### Work task
Starting from the line that holds "Headers | 1x10, 2x8, 1x6 | | | | |", print every line through the end of the records, first and last included.

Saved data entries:
-- Opening Marker --
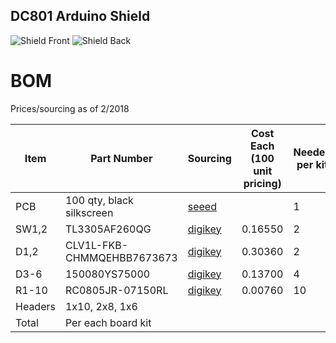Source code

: 
## DC801 Arduino Shield

![Shield Front](Hardware/DC801%20Shield/images/DC801%20Shield%20Front.png)
![Shield Back](Hardware/DC801%20Shield/images/DC801%20Shield%20Back.png)


# BOM

Prices/sourcing as of 2/2018

Item | Part Number | Sourcing | Cost Each (100 unit pricing) | Needed per kit | Total
-----|-------------|----------|------------------------------|----------------|------
PCB | 100 qty, black silkscreen | [seeed](https://www.seeedstudio.com/fusion_pcb.html) | | 1 | 
SW1,2 | TL3305AF260QG | [digikey](https://www.digikey.com/scripts/DkSearch/dksus.dll?Detail&itemSeq=252764681&uq=636549402931428208) | 0.16550 | 2 | 0.33
D1,2 | CLV1L-FKB-CHMMQEHBB7673673 | [digikey](https://www.digikey.com/scripts/DkSearch/dksus.dll?Detail&itemSeq=252763847&uq=636549402931418208) | 0.30360 | 2 | 0.60
D3-6 | 150080YS75000 | [digikey](https://www.digikey.com/scripts/DkSearch/dksus.dll?Detail&itemSeq=252763859&uq=636549402931418208) | 0.13700 | 4 | 0.55
R1-10 | RC0805JR-07150RL | [digikey](https://www.digikey.com/scripts/DkSearch/dksus.dll?Detail&itemSeq=252764725&uq=636549402931428208) | 0.00760 | 10 | 0.08
Headers | 1x10, 2x8, 1x6 | | | | |
Total | Per each board kit | | | | $1.56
-- Closing Marker --
### Response to this task
Headers | 1x10, 2x8, 1x6 | | | | |
Total | Per each board kit | | | | $1.56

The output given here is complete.